En revanche, le langage, les arguments, la stratégie, l’objectif et, pour tout dire, l’utopie, doivent être renouvelés. En effet, après la disqualification du projet socialiste de l’URSS et la chute du mur de Berlin, avec l’exemple de la Chine aujourd’hui, le mythe d’une classe ouvrière éclairée exerçant un pouvoir démocratique non moins lumineux s’est effondré. Et si le projet social reste juste et d’une évidente actualité, si le renversement du capitalisme demeure l’urgente nécessité, c’est l’avenir de l’humanité elle-même qui est maintenant en péril avec la question écologique. La lutte des classes ou tout simplement la lutte politique doit donc intégrer cette dimension universelle si elle veut être crédible. André Gorz l’avait bien compris (voir la GR1112) et d’autres, plus récemment et parfois moins révolutionnaires, comme Alain Hayot (voir la GR1092), Dominique Bourg (voir la GR1106) ou Edgar Morin l’ont aussi montré. Le défi dépasse certes la vieille Europe, mais le passé de celle-ci lui confère peut-être encore une responsabilité particulière.

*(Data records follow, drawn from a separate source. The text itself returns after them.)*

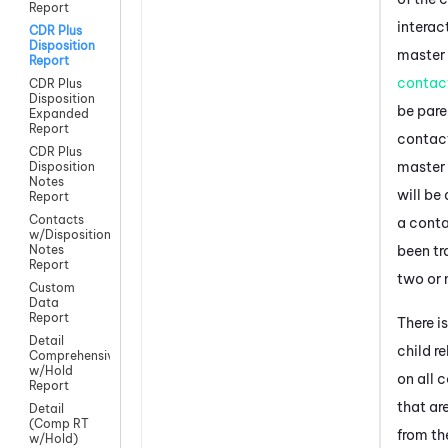
Report
interac
CDR Plus
Disposition
master
Report
contac
CDR Plus
Disposition
be pare
Expanded
Report
contact
CDR Plus
master
Disposition
Notes
will be 
Report
Contacts
a cont
w/Disposition
been tr
Notes
Report
two or 
Custom
Data
Report
There i
Detail
child r
Comprehensive
w/Hold
on all 
Report
that ar
Detail
(Comp RT
from th
w/Hold)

Alors, bien sûr, il est facile de considérer comme « vaines les gesticulations (…) des syndicats réformistes et partis politiques déliquescents ». Ces formations sont cependant des formes constitutionnelles de notre démocratie représentative, chèrement acquise, et il me paraît dangereux de laisser entendre qu’elles sont définitivement dépassées, même si je partage l’observation qu’on ne peut attendre d’elles aujourd’hui la mise en œuvre des changements majeurs évoqués précédemment. La nécessité d’un élargissement de notre démocratie au-delà de la forme représentative est devenue une évidence et elle n’aboutira probablement qu’au terme de fortes pressions populaires. Mais nous savons bien qu’en l’absence de structures organisées capables de mettre rapidement en œuvre les bases des transformations souhaitées, qui commenceraient sans doute par l’élection d’une assemblée constituante, les risques d’une contre-révolution sont immenses, tant il est vrai que l’oligarchie qui détient le pouvoir économique et en même temps manipule le pouvoir politique, n’abandonnera pas ses privilèges dans le respect de la démocratie.

Probablement, les citoyens ressentent-ils cette situation et accordent-ils aujourd’hui plus de prix que par le passé à la vie humaine, ne consentant plus guère au sacrifice. Quoi qu’il en soit, la bataille doit demeurer celle des idées, dans la paix civile. Ce sont les citoyens qui feront bouger le système politique dans son ensemble. Ils auront les structures politiques qu’ils méritent ou qu’ils exigent. N’attendons donc pas des organisations politiques et syndicales qu’elles entraînent les citoyens, mais au contraire qu’elles portent leurs exigences, jusque dans les représentations élues. Cela passe non pas par le discrédit de leur comportement actuel mais par la capacité du peuple à faire émerger dans ces organisations des femmes et des hommes porteurs d’une analyse partagée, et conscients de leurs responsabilités. Lors du conflit sur les retraites, la social-démocratie, acquise au libéralisme, est restée inaudible et les formations syndicales ont suivi les salariés. La pression de ces derniers est finalement demeurée insuffisante, probablement parce que nous avons aussi perdu le sens de la puissance collective, mais c’est un autre point du texte de B. Blavette.